Figure 1. Interaction of checkpoint proteins and receptors on tumor cells, antigen presenting cells (APCs), T cells and T regulatory cells

Programmed Death Ligand 1/2 (PD-L1/2), and CD200 are expressed on the tumor cell surface. Soluble CD200 (sCD200) exists in the serum of patients with solid tumors. Binding their ligands on T cells (PD-1, and CD200R, respectively) results in downregulation of the activated T cell immune response. Cytotoxic T lymphocyte Antigen-4 (CTLA-4) on the surface of Tregs and T cells can bind to B7-1/2 on APCs and interfere with T cell activation and proliferation via disruption of the B7-1/2-CD28 costimulatory complex. Indoleamine 2,3-dioxygenase (IDO), an enzyme found in the cytoplasm of tumor cells, catabolizes tryptophan into active metabolites, Kynurenic acid (KYNR), Quinolinic acid (QUIN), 3-Hydroxykynurenine (3-HK) and Picolinic acid (PIC), which contributes to T cell inhibition directly and indirectly through T regulatory cell (Treg) activation. Treg activation results in T cell inhibition through Treg cell surface CTLA-4 and PD-L1/2. The interaction between sCD200, tumor CD200 and Treg CD200R results in Treg activation and further T cell inhibition.
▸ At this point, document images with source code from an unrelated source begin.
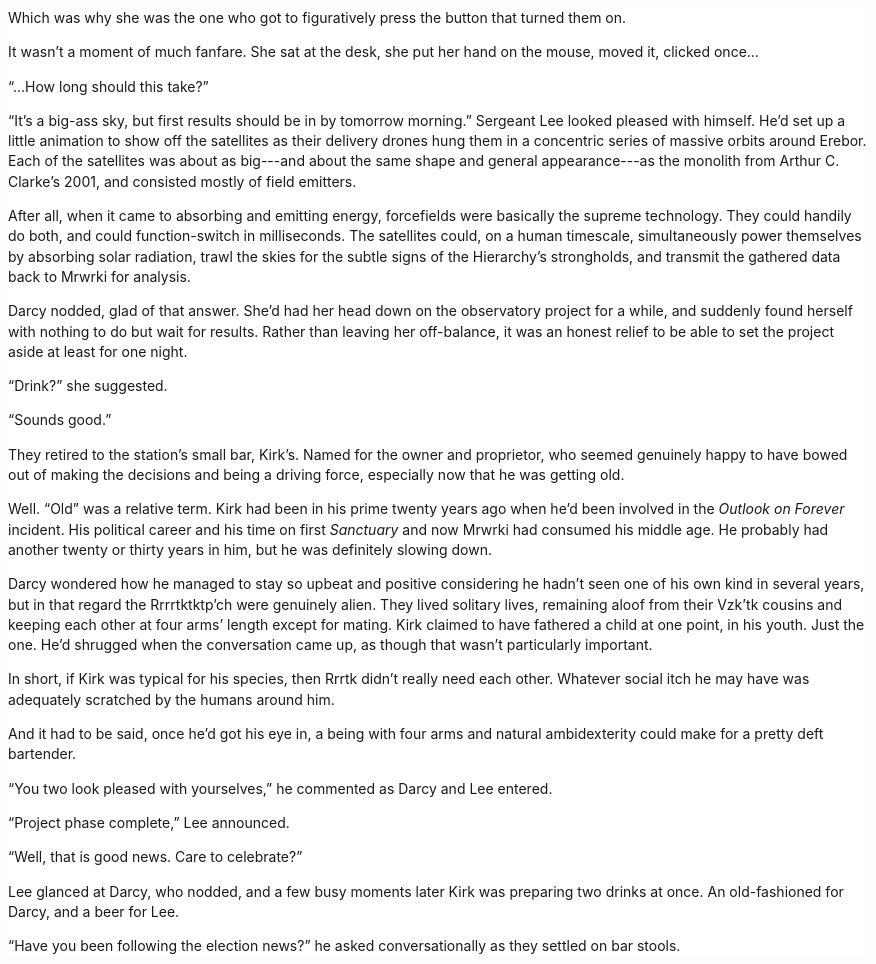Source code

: Which was why she was the one who got to figuratively press the button that turned them on.

It wasn’t a moment of much fanfare. She sat at the desk, she put her hand on the mouse, moved it, clicked once…

“...How long should this take?”

“It’s a big-ass sky, but first results should be in by tomorrow morning.” Sergeant Lee looked pleased with himself. He’d set up a little animation to show off the satellites as their delivery drones hung them in a concentric series of massive orbits around Erebor. Each of the satellites was about as big---and about the same shape and general appearance---as the monolith from Arthur C. Clarke’s 2001, and consisted mostly of field emitters.

After all, when it came to absorbing and emitting energy, forcefields were basically the supreme technology. They could handily do both, and could function-switch in milliseconds. The satellites could, on a human timescale, simultaneously power themselves by absorbing solar radiation, trawl the skies for the subtle signs of the Hierarchy’s strongholds, and transmit the gathered data back to Mrwrki for analysis.

Darcy nodded, glad of that answer. She’d had her head down on the observatory project for a while, and suddenly found herself with nothing to do but wait for results. Rather than leaving her off-balance, it was an honest relief to be able to set the project aside at least for one night.

“Drink?” she suggested.

“Sounds good.”

They retired to the station’s small bar, Kirk’s. Named for the owner and proprietor, who seemed genuinely happy to have bowed out of making the decisions and being a driving force, especially now that he was getting old.

Well. “Old” was a relative term. Kirk had been in his prime twenty years ago when he’d been involved in the *Outlook on Forever* incident. His political career and his time on first *Sanctuary* and now Mrwrki had consumed his middle age. He probably had another twenty or thirty years in him, but he was definitely slowing down.

Darcy wondered how he managed to stay so upbeat and positive considering he hadn’t seen one of his own kind in several years, but in that regard the Rrrrtktktp’ch were genuinely alien. They lived solitary lives, remaining aloof from their Vzk’tk cousins and keeping each other at four arms’ length except for mating. Kirk claimed to have fathered a child at one point, in his youth. Just the one. He’d shrugged when the conversation came up, as though that wasn’t particularly important.

In short, if Kirk was typical for his species, then Rrrtk didn’t really need each other. Whatever social itch he may have was adequately scratched by the humans around him.

And it had to be said, once he’d got his eye in, a being with four arms and natural ambidexterity could make for a pretty deft bartender.

“You two look pleased with yourselves,” he commented as Darcy and Lee entered.

“Project phase complete,” Lee announced.

“Well, that is good news. Care to celebrate?”

Lee glanced at Darcy, who nodded, and a few busy moments later Kirk was preparing two drinks at once. An old-fashioned for Darcy, and a beer for Lee.

“Have you been following the election news?” he asked conversationally as they settled on bar stools.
Figure 2. Maximizing the Antitumor Immune Response with Checkpoint Blockade

1) Activation of the immune response can occur through various approaches such as oncolytic viruses (oVirus) or vaccinations with tumor associated antigens (T_Ag) or other antigens such as tetanus toxoid. Antigen presenting cells (APC) process and present T_Ag to the T cell receptor (TCR) on T cells through major histocompatibility complex (MHC) I and II. 2) Various cytokines can be used to augment the antitumor immune response through stimulation of T cells, natural killer (NK) cells and/or macrophages. 3) Checkpoint protein inhibition enables continued activation of T cells to sustain the antitumor immune response and suppresses the development of immune tolerance to T_Ag mediated by T regulatory cells (Tregs).